I believe modern day wrestlers at the JC level would out muscle him due to Hodge not doing any progressive strength training, and almost every single JC college wrestler having access to resistance training programs, modern science, advanced equipment, and certified strength coaches. How is that offensive?

 

I never said he didnt have above average results against wrestlers of his time. Could you address the above opinions with how you believe those facts correlate to Hodge being the strongest of all time?

 

All you have for specific evidence that Hodge isn't one of, if not the strongest of all time ... is your doubt.

 

When dealing with hypothetical matchups, there isnt much specific records in this case to go off of. However, I have the exact numbers of progression of strength records amongst Olympic athletes dating back to the early 20th century. In addition, one can look at the advancements in sport science, recovery science, equipment advancements and training module advancements. Using all of that, it is plausible to form a differing opinion that an Olympic athlete of the past was not as strong as one of today. Someone could easily change my mind if they present a compelling argument.

- RAW DATA -
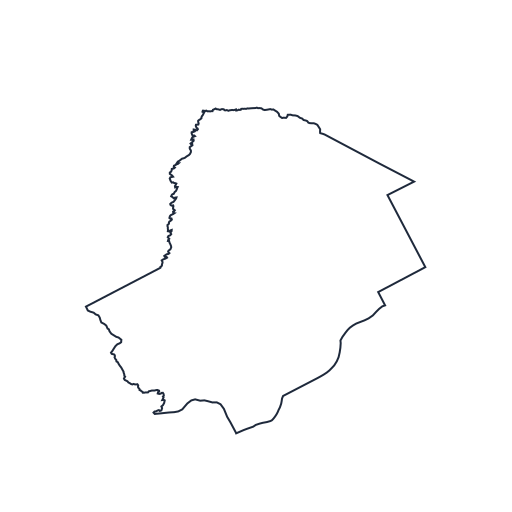 the district of Paoy Paet, Bântéay Méanchey, Cambodia, rotated 63°
{"feature_id": "14789045B48513904069909", "entity_name": "Paoy Paet", "entity_type": "district", "adm_level": 2, "iso_a3": "KHM", "parent_name": "Cambodia", "parent_adm1": "Bântéay Méanchey", "projection": "equal_earth", "projection_center": [102.631, 13.649], "detail": "fine", "context": "isolated", "style": "outline", "palette": "slate", "viewbox_px": 512, "rotation_deg": 63, "n_neighbors": 0, "source": "geoboundaries", "source_scale": "gbopen_adm2", "svg_char_len": 5814}
<svg xmlns="http://www.w3.org/2000/svg" viewBox="0 0 512 512"><g transform="rotate(63 256 256)"><path d="M261.5,81.4L258.2,83.7L229.5,104.2L178.9,139.7L177.4,141.1L175.7,143.0L174.7,142.7L172.2,141.3L169.9,141.5L167.0,141.8L165.4,142.9L164.0,144.2L163.2,145.8L162.0,147.8L161.0,148.8L159.1,149.1L158.0,150.0L156.4,151.9L154.6,152.4L152.7,154.2L151.0,155.0L150.2,155.4L148.6,157.2L147.3,159.5L145.8,161.0L144.6,163.6L145.9,164.8L146.6,166.5L145.3,168.6L144.9,170.1L143.1,171.1L141.7,171.7L139.5,171.1L137.0,171.8L135.4,172.8L133.3,174.0L132.8,175.4L131.6,176.6L130.7,179.7L129.9,182.0L128.8,183.2L126.9,184.1L125.8,185.7L125.2,187.1L124.2,187.9L124.0,189.1L123.4,190.5L122.7,192.0L121.7,194.4L121.2,195.7L120.6,196.6L120.4,198.1L119.7,199.1L119.2,200.4L118.6,201.3L118.2,202.4L118.8,203.2L118.4,204.3L117.8,204.9L117.8,206.3L117.4,207.6L116.3,207.3L116.2,208.4L115.8,209.9L115.0,211.0L114.7,212.0L114.2,213.4L114.1,214.6L113.4,215.2L112.7,215.8L112.4,217.1L111.8,217.9L110.9,218.0L110.1,218.8L109.5,220.2L109.5,221.7L108.7,222.5L108.0,223.3L107.2,224.6L106.3,225.0L106.3,226.5L106.2,228.0L107.2,229.0L106.7,229.9L106.4,231.1L105.7,232.2L105.1,233.5L103.8,234.4L103.9,235.7L102.9,236.4L102.4,237.4L103.2,238.2L104.6,237.1L105.6,238.5L106.4,239.6L106.8,240.6L107.7,241.7L108.5,242.1L108.9,243.6L108.9,244.7L109.2,246.1L110.1,246.6L111.8,246.9L112.7,247.7L111.8,249.9L112.7,250.6L113.8,250.7L115.0,250.8L115.7,250.2L116.6,250.2L117.2,251.5L116.5,252.5L115.8,253.1L115.0,254.1L116.2,254.8L117.1,254.4L117.0,255.6L116.5,257.1L117.2,257.6L118.5,257.8L120.1,257.9L120.5,256.4L121.5,256.0L121.4,257.2L121.3,258.3L121.7,259.4L123.0,261.0L123.6,259.9L123.8,258.8L125.0,259.2L125.7,261.5L126.1,263.3L127.0,263.1L127.3,262.0L128.5,262.4L128.7,264.0L128.9,265.6L130.0,266.2L131.0,266.3L132.3,266.1L132.9,266.3L133.1,266.4L133.9,266.9L135.1,268.5L135.6,270.0L135.7,271.5L135.8,272.8L136.2,274.6L136.1,276.2L135.7,277.6L136.0,279.2L136.4,281.3L136.4,282.8L137.3,284.4L138.2,282.8L138.5,284.0L138.2,285.1L138.4,286.1L138.3,288.1L139.2,288.8L140.4,288.2L140.7,289.5L140.2,291.5L141.3,292.2L142.3,293.3L142.5,294.9L143.7,295.5L144.7,295.0L146.2,294.2L147.7,293.9L147.3,295.5L147.0,296.5L147.8,297.7L149.0,297.8L149.9,298.0L151.1,297.9L152.4,297.7L152.7,296.4L153.7,295.9L154.5,294.8L155.3,294.1L156.2,295.3L156.9,296.5L158.2,296.9L158.4,295.4L159.0,294.5L159.5,295.2L160.4,296.1L161.2,297.1L161.8,298.0L162.0,299.3L163.3,301.2L163.0,302.3L163.4,303.4L164.3,304.5L165.2,303.9L166.0,303.5L167.2,303.1L167.2,301.7L167.7,300.3L168.4,301.0L169.0,302.1L169.7,303.5L170.3,304.9L170.2,307.1L170.7,308.8L171.5,309.0L172.3,308.7L173.1,308.0L173.2,306.9L174.0,306.9L174.8,307.5L175.6,308.2L176.4,308.5L177.7,307.9L178.4,307.6L178.9,308.6L178.8,309.7L180.1,310.2L180.8,309.3L181.0,310.8L180.9,313.4L181.4,314.6L182.8,315.9L183.7,315.5L184.2,314.3L185.4,314.5L185.9,316.2L186.0,317.6L186.6,318.4L187.4,318.7L188.0,319.5L188.1,320.7L189.1,321.3L190.4,321.5L191.5,322.1L192.9,322.6L193.9,323.3L194.7,322.2L194.3,320.9L194.5,319.3L195.5,319.9L195.9,320.8L196.5,321.7L198.0,321.6L198.6,323.0L198.4,324.9L199.2,326.1L200.3,325.8L201.3,325.5L201.8,326.9L202.6,327.6L203.1,326.6L204.0,326.8L204.9,327.0L206.1,327.0L207.0,327.0L208.7,327.2L209.8,327.6L210.6,328.6L211.2,329.3L211.5,331.3L212.0,332.2L213.1,332.3L214.1,331.9L214.4,333.0L213.9,334.9L214.1,336.2L214.3,337.7L215.2,337.7L215.7,336.9L216.3,336.1L217.1,336.0L217.2,338.0L217.0,339.2L216.9,340.4L217.1,342.0L218.2,342.0L219.0,342.0L219.8,342.6L220.9,343.7L221.7,344.1L222.3,345.1L222.3,346.1L223.1,346.6L223.9,430.5L225.2,430.5L228.2,430.6L230.4,428.9L231.8,427.4L232.9,426.3L235.2,425.4L237.3,423.4L239.9,423.2L242.3,423.7L245.0,424.0L247.6,422.1L250.0,421.0L253.3,421.2L254.5,420.4L256.6,420.7L259.6,420.2L264.6,417.2L266.2,415.5L269.5,414.0L271.6,415.3L271.9,417.1L271.7,419.6L272.5,422.2L274.0,424.8L275.4,427.1L276.3,429.1L277.7,429.0L279.3,427.1L280.4,426.9L281.4,427.3L282.0,428.0L283.7,428.1L285.2,427.7L286.6,428.2L288.0,427.3L289.3,427.4L291.7,427.2L294.2,426.7L297.7,426.6L298.8,426.5L299.8,426.9L301.6,427.1L303.0,427.7L304.1,427.4L304.7,428.5L305.2,429.3L306.1,429.3L306.9,429.2L308.6,427.9L309.3,427.4L310.8,427.1L311.8,426.3L313.3,425.5L314.3,424.5L314.4,423.2L315.4,422.2L316.0,421.2L316.4,419.9L317.8,419.7L318.8,420.4L319.7,420.7L320.8,420.4L321.8,420.2L322.6,420.6L323.4,419.8L324.5,419.5L325.6,418.7L326.4,418.9L327.0,417.8L327.5,416.1L328.1,415.1L328.5,414.1L327.9,412.9L328.3,411.4L328.6,409.8L329.8,407.5L330.2,405.7L330.6,404.7L331.3,404.1L332.0,403.5L332.8,403.8L332.8,405.0L333.9,406.0L334.5,405.4L335.1,404.6L335.4,403.2L335.1,402.3L335.6,401.1L337.0,401.0L338.5,401.5L339.0,402.7L339.9,402.5L341.0,403.8L341.8,404.9L342.3,403.5L343.2,402.9L345.3,404.6L346.7,406.7L347.1,408.6L348.9,408.7L350.6,410.4L350.4,412.1L349.2,412.5L349.0,413.7L349.0,414.9L349.0,415.9L348.5,417.0L349.0,418.4L350.8,417.9L351.3,416.5L352.0,414.8L353.2,411.7L354.3,408.8L356.0,404.4L358.0,399.8L359.2,395.8L359.2,391.3L357.8,388.0L356.2,384.1L355.3,379.2L356.1,375.3L359.6,371.4L361.2,367.5L363.5,364.8L366.7,361.3L368.6,357.4L372.0,354.9L377.6,354.0L381.4,354.3L386.1,354.7L392.6,354.3L404.2,354.1L405.0,354.2L405.5,346.0L405.9,342.4L406.8,335.9L406.4,332.9L407.0,328.9L407.7,325.7L408.9,321.7L409.6,318.1L409.6,316.4L408.8,314.2L407.7,311.9L406.4,309.6L405.0,307.6L403.3,305.6L401.8,303.5L399.8,301.4L399.0,300.6L397.2,299.2L394.8,297.5L393.0,295.4L392.7,256.6L392.6,253.2L392.4,249.6L392.0,245.9L391.3,242.6L390.2,239.3L389.0,236.0L386.5,231.8L383.7,228.4L380.0,225.3L376.1,222.5L372.1,220.1L369.6,219.1L367.2,215.5L366.1,213.3L365.0,211.2L363.5,207.9L362.5,204.9L361.9,201.1L361.7,197.3L362.2,192.3L362.6,188.6L362.7,184.0L362.0,178.9L360.3,174.3L359.0,170.3L358.2,166.3L358.6,163.4L343.6,163.5L342.8,110.2L261.4,111.2L261.5,81.4Z" fill="none" stroke="#1e293b" stroke-width="2"/></g></svg>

- ACTIONS TO TAKE -
#1 In the forum text about Hodge's strength, what does the writer say they have exact numbers for?
#2 Print everything in the forum text about Hodge's strength from "I believe modern" down to "of all time?".

- PER-TASK ANSWERS -
#1 The progression of strength records among Olympic athletes dating back to the early 20th century.

#2
I believe modern day wrestlers at the JC level would out muscle him due to Hodge not doing any progressive strength training, and almost every single JC college wrestler having access to resistance training programs, modern science, advanced equipment, and certified strength coaches. How is that offensive?

 

I never said he didnt have above average results against wrestlers of his time. Could you address the above opinions with how you believe those facts correlate to Hodge being the strongest of all time?